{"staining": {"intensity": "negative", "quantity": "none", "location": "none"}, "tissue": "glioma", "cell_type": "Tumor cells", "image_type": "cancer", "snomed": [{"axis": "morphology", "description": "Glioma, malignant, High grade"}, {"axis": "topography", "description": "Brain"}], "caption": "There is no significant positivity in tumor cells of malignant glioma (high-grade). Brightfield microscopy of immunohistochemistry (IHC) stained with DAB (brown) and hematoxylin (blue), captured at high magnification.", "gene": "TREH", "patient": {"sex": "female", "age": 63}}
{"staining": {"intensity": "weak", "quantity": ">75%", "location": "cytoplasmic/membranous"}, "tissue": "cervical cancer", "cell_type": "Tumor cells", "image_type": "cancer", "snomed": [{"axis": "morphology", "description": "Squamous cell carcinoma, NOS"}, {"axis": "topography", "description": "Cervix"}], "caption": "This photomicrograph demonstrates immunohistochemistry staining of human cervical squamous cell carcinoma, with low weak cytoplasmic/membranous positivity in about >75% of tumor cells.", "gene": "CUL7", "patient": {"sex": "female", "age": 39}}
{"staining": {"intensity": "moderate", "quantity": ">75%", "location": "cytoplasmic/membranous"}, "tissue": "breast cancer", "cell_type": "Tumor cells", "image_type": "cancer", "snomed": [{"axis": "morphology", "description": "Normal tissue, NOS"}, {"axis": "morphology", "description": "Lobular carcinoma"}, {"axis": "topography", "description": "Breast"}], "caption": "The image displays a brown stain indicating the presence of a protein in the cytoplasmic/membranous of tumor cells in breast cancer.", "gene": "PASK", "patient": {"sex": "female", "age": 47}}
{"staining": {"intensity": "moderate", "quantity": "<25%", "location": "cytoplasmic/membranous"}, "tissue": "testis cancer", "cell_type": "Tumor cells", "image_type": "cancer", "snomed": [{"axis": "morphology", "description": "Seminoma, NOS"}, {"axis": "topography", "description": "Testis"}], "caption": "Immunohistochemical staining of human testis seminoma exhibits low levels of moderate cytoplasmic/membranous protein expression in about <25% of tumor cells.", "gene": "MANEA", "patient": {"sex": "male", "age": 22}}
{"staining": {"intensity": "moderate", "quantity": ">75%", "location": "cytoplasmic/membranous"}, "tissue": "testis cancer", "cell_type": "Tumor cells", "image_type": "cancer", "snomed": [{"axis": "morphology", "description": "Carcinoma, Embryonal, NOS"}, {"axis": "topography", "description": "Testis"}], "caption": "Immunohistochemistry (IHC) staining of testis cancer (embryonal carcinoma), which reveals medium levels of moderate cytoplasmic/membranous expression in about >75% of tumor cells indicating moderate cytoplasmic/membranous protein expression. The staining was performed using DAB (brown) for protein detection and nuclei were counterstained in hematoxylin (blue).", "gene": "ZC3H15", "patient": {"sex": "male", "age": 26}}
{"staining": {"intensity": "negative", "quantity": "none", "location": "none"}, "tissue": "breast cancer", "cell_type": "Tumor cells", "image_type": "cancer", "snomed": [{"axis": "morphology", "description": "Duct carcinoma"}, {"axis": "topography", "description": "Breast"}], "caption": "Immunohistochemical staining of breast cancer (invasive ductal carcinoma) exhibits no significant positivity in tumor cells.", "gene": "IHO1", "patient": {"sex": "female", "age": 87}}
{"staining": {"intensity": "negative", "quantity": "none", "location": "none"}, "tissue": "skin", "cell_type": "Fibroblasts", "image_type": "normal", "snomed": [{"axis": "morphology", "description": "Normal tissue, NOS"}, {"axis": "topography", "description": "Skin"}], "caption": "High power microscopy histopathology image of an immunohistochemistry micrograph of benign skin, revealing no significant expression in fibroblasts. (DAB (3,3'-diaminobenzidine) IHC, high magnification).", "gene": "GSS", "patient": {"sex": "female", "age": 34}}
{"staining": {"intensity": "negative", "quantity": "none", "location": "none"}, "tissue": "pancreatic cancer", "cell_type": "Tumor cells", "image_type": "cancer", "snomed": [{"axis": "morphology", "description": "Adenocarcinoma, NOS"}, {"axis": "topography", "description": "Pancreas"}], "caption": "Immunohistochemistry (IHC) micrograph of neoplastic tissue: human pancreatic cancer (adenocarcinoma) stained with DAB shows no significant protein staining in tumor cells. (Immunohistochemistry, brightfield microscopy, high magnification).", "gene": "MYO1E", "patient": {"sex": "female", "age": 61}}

[Task goal]
Your answer must be every record above, retyped exactly.

[Your solution]
{"staining": {"intensity": "negative", "quantity": "none", "location": "none"}, "tissue": "glioma", "cell_type": "Tumor cells", "image_type": "cancer", "snomed": [{"axis": "morphology", "description": "Glioma, malignant, High grade"}, {"axis": "topography", "description": "Brain"}], "caption": "There is no significant positivity in tumor cells of malignant glioma (high-grade). Brightfield microscopy of immunohistochemistry (IHC) stained with DAB (brown) and hematoxylin (blue), captured at high magnification.", "gene": "TREH", "patient": {"sex": "female", "age": 63}}
{"staining": {"intensity": "weak", "quantity": ">75%", "location": "cytoplasmic/membranous"}, "tissue": "cervical cancer", "cell_type": "Tumor cells", "image_type": "cancer", "snomed": [{"axis": "morphology", "description": "Squamous cell carcinoma, NOS"}, {"axis": "topography", "description": "Cervix"}], "caption": "This photomicrograph demonstrates immunohistochemistry staining of human cervical squamous cell carcinoma, with low weak cytoplasmic/membranous positivity in about >75% of tumor cells.", "gene": "CUL7", "patient": {"sex": "female", "age": 39}}
{"staining": {"intensity": "moderate", "quantity": ">75%", "location": "cytoplasmic/membranous"}, "tissue": "breast cancer", "cell_type": "Tumor cells", "image_type": "cancer", "snomed": [{"axis": "morphology", "description": "Normal tissue, NOS"}, {"axis": "morphology", "description": "Lobular carcinoma"}, {"axis": "topography", "description": "Breast"}], "caption": "The image displays a brown stain indicating the presence of a protein in the cytoplasmic/membranous of tumor cells in breast cancer.", "gene": "PASK", "patient": {"sex": "female", "age": 47}}
{"staining": {"intensity": "moderate", "quantity": "<25%", "location": "cytoplasmic/membranous"}, "tissue": "testis cancer", "cell_type": "Tumor cells", "image_type": "cancer", "snomed": [{"axis": "morphology", "description": "Seminoma, NOS"}, {"axis": "topography", "description": "Testis"}], "caption": "Immunohistochemical staining of human testis seminoma exhibits low levels of moderate cytoplasmic/membranous protein expression in about <25% of tumor cells.", "gene": "MANEA", "patient": {"sex": "male", "age": 22}}
{"staining": {"intensity": "moderate", "quantity": ">75%", "location": "cytoplasmic/membranous"}, "tissue": "testis cancer", "cell_type": "Tumor cells", "image_type": "cancer", "snomed": [{"axis": "morphology", "description": "Carcinoma, Embryonal, NOS"}, {"axis": "topography", "description": "Testis"}], "caption": "Immunohistochemistry (IHC) staining of testis cancer (embryonal carcinoma), which reveals medium levels of moderate cytoplasmic/membranous expression in about >75% of tumor cells indicating moderate cytoplasmic/membranous protein expression. The staining was performed using DAB (brown) for protein detection and nuclei were counterstained in hematoxylin (blue).", "gene": "ZC3H15", "patient": {"sex": "male", "age": 26}}
{"staining": {"intensity": "negative", "quantity": "none", "location": "none"}, "tissue": "breast cancer", "cell_type": "Tumor cells", "image_type": "cancer", "snomed": [{"axis": "morphology", "description": "Duct carcinoma"}, {"axis": "topography", "description": "Breast"}], "caption": "Immunohistochemical staining of breast cancer (invasive ductal carcinoma) exhibits no significant positivity in tumor cells.", "gene": "IHO1", "patient": {"sex": "female", "age": 87}}
{"staining": {"intensity": "negative", "quantity": "none", "location": "none"}, "tissue": "skin", "cell_type": "Fibroblasts", "image_type": "normal", "snomed": [{"axis": "morphology", "description": "Normal tissue, NOS"}, {"axis": "topography", "description": "Skin"}], "caption": "High power microscopy histopathology image of an immunohistochemistry micrograph of benign skin, revealing no significant expression in fibroblasts. (DAB (3,3'-diaminobenzidine) IHC, high magnification).", "gene": "GSS", "patient": {"sex": "female", "age": 34}}
{"staining": {"intensity": "negative", "quantity": "none", "location": "none"}, "tissue": "pancreatic cancer", "cell_type": "Tumor cells", "image_type": "cancer", "snomed": [{"axis": "morphology", "description": "Adenocarcinoma, NOS"}, {"axis": "topography", "description": "Pancreas"}], "caption": "Immunohistochemistry (IHC) micrograph of neoplastic tissue: human pancreatic cancer (adenocarcinoma) stained with DAB shows no significant protein staining in tumor cells. (Immunohistochemistry, brightfield microscopy, high magnification).", "gene": "MYO1E", "patient": {"sex": "female", "age": 61}}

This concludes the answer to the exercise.